* **Exercise**:
In full and unchanged, set down the entries that follow, with no images.

*** Input for this task Section Begins ***

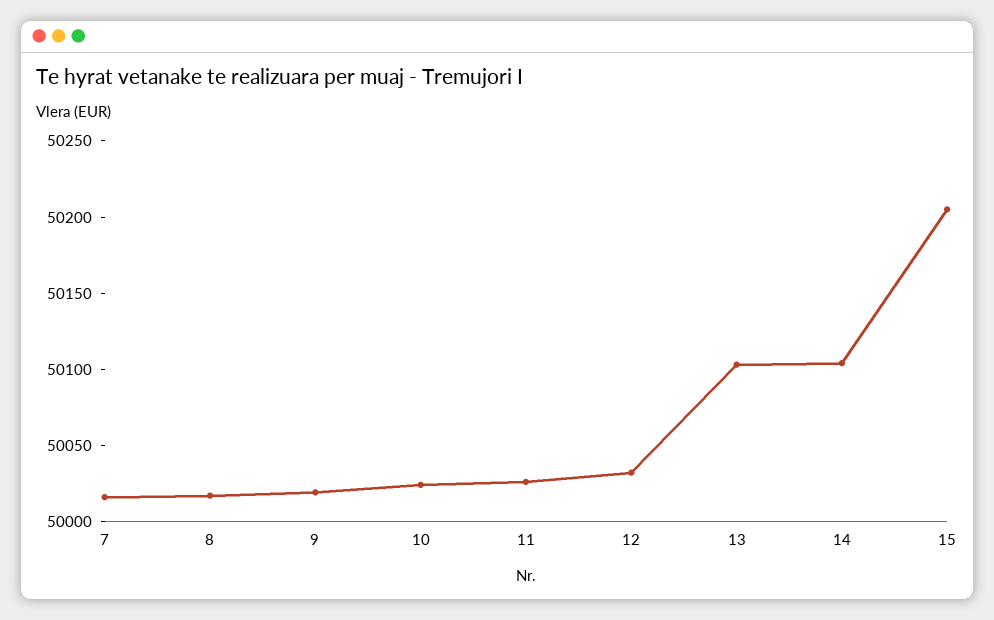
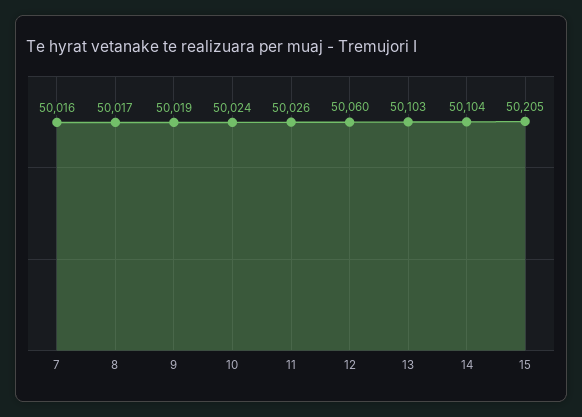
  {
    "7": 50016,
    "8": 50017,
    "9": 50019,
    "10": 50024,
    "11": 50026,
-   "12": 50030,
+   "12": 50060,
    "13": 50103,
    "14": 50104,
    "15": 50205
  }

*** Input for this task Section Ends ***

* **Result of the task**:
  {
    "7": 50016,
    "8": 50017,
    "9": 50019,
    "10": 50024,
    "11": 50026,
-   "12": 50030,
+   "12": 50060,
    "13": 50103,
    "14": 50104,
    "15": 50205
  }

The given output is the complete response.